Your task
Return, verbatim and in full, the records that follow, but not their pictures.

# # # # #

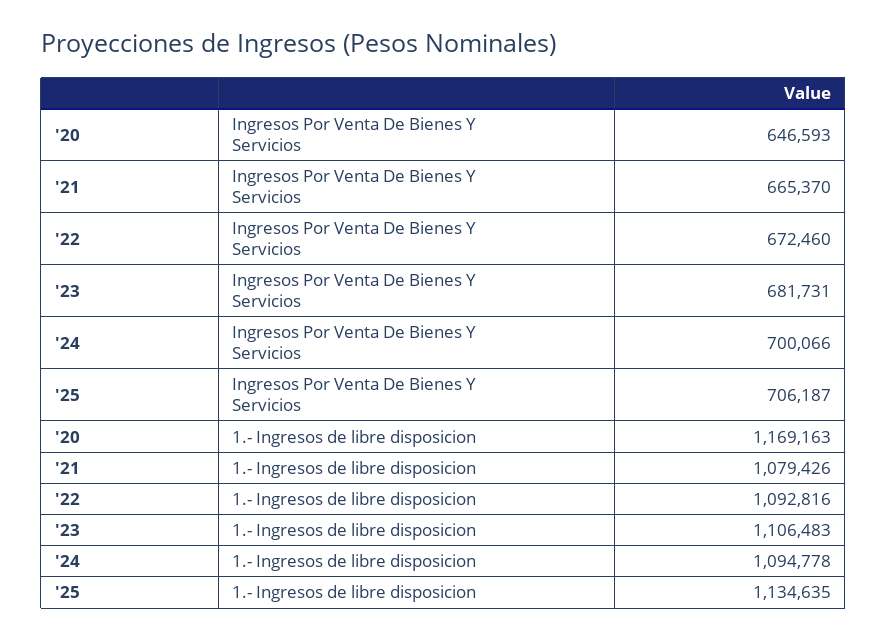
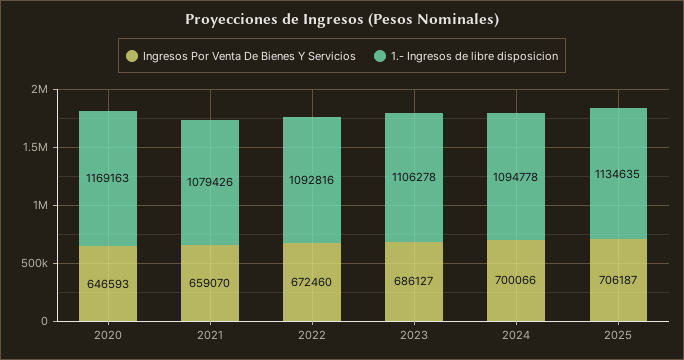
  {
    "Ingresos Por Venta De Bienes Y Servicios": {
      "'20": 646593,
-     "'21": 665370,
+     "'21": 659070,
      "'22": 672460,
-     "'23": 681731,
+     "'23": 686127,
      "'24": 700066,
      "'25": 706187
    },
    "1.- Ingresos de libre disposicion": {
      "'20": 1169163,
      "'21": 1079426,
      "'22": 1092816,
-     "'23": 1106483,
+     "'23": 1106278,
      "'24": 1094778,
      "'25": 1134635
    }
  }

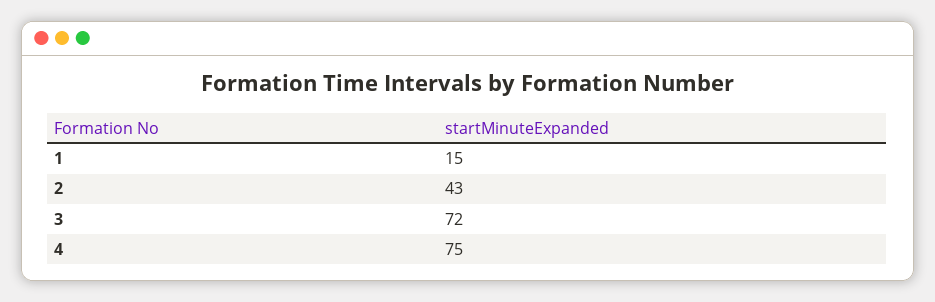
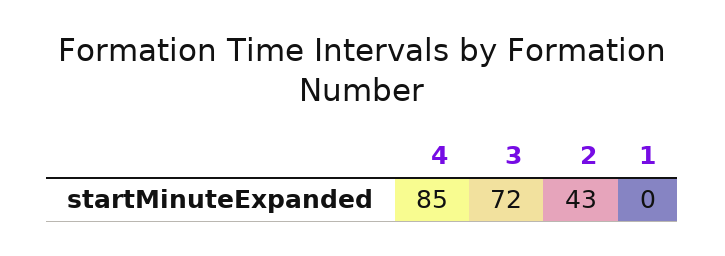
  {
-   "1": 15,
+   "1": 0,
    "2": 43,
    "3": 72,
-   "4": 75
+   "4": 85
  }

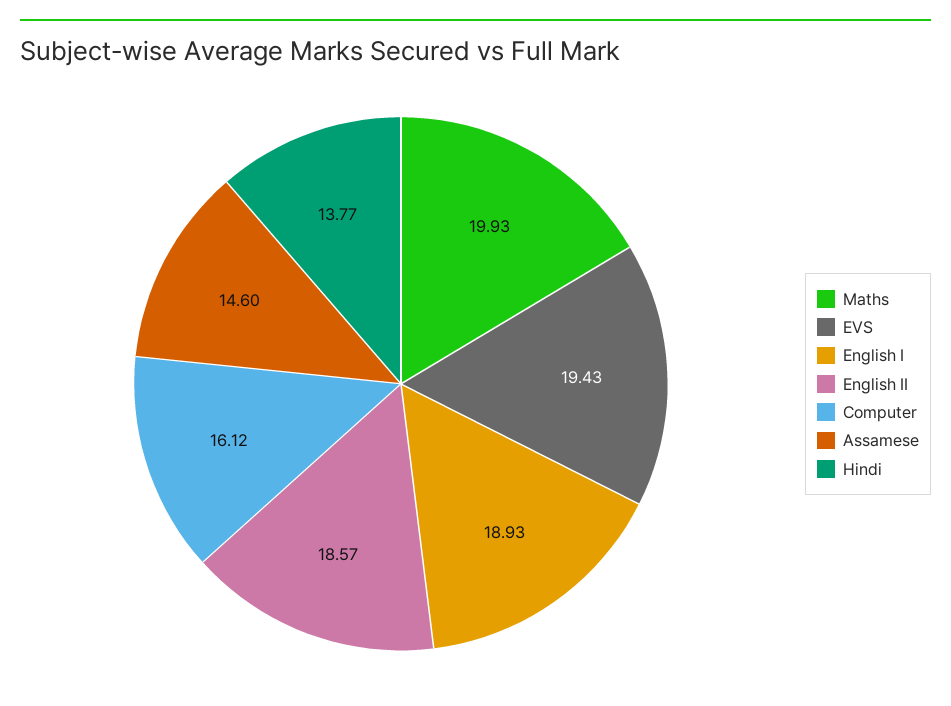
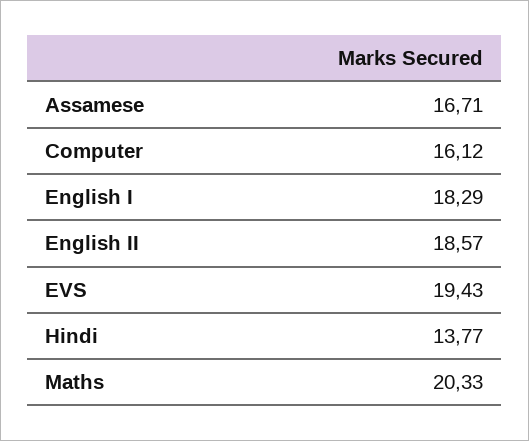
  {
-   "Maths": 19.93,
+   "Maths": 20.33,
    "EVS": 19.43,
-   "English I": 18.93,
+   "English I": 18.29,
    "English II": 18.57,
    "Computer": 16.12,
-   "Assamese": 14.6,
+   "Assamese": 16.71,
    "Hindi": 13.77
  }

# # # # #

Output for this task
  {
    "Ingresos Por Venta De Bienes Y Servicios": {
      "'20": 646593,
-     "'21": 665370,
+     "'21": 659070,
      "'22": 672460,
-     "'23": 681731,
+     "'23": 686127,
      "'24": 700066,
      "'25": 706187
    },
    "1.- Ingresos de libre disposicion": {
      "'20": 1169163,
      "'21": 1079426,
      "'22": 1092816,
-     "'23": 1106483,
+     "'23": 1106278,
      "'24": 1094778,
      "'25": 1134635
    }
  }

  {
-   "1": 15,
+   "1": 0,
    "2": 43,
    "3": 72,
-   "4": 75
+   "4": 85
  }

  {
-   "Maths": 19.93,
+   "Maths": 20.33,
    "EVS": 19.43,
-   "English I": 18.93,
+   "English I": 18.29,
    "English II": 18.57,
    "Computer": 16.12,
-   "Assamese": 14.6,
+   "Assamese": 16.71,
    "Hindi": 13.77
  }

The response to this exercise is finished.